This work addresses the longstanding gap between poor practical performance of theoretically optimal algorithms and the lack of theoretical guarantees in heuristic solutions for incremental minimum spanning tree (MST) computation on temporal graphs. We propose the first solution that simultaneously achieves optimal asymptotic complexity and high practical efficiency. Our approach introduces AM-tree, a novel dynamic tree data structure that unifies the link-cut tree theoretical framework, principles of incremental graph algorithms, and system-level engineering optimizations. AM-tree maintains O(log n) amortized time complexity for both edge updates and path queries while delivering substantial runtime improvements. Experiments show that AM-tree accelerates edge updates by 7.8–11× and path queries by 7.7–13.7× over standard link-cut trees, and consistently outperforms all existing heuristic methods. To our knowledge, this is the first work to bridge the theory–practice divide in incremental MST maintenance on temporal graphs.

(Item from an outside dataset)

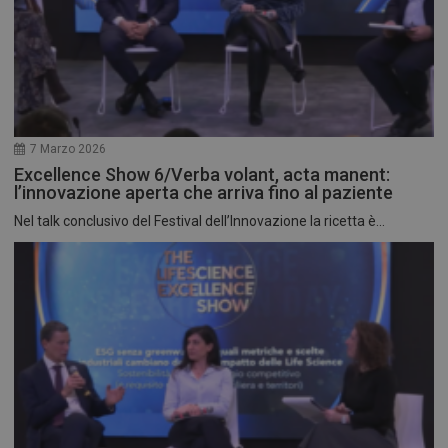
7 Marzo 2026
Excellence Show 6/Verba volant, acta manent:
l’innovazione aperta che arriva fino al paziente
Nel talk conclusivo del Festival dell’Innovazione la ricetta è...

Processing graphs with temporal information (the temporal graphs) has become increasingly important in the real world. In this paper, we study efficient solutions to temporal graph applications using new algorithms for Incremental Minimum Spanning Trees (MST). The first contribution of this work is to formally discuss how a broad set of setting-problem combinations of temporal graph processing can be solved using incremental MST, along with their theoretical guarantees. However, to give efficient solutions for incremental MST, we observe a gap between theory and practice. While many classic data structures, such as the link-cut tree, provide strong bounds for incremental MST, their performance is limited in practice. Meanwhile, existing practical solutions used in applications do not have any non-trivial theoretical guarantees. Our second and main contribution includes new algorithms for incremental MST that are efficient both in theory and in practice. Our new data structure, the AM-tree, achieves the same theoretical bound as the link-cut tree for temporal graph processing and shows strong performance in practice. In our experiments, the AM-tree has competitive or better performance than existing practical solutions due to theoretical guarantee, and can be significantly faster than the link-cut tree (7.8-11x in update and 7.7-13.7x in query).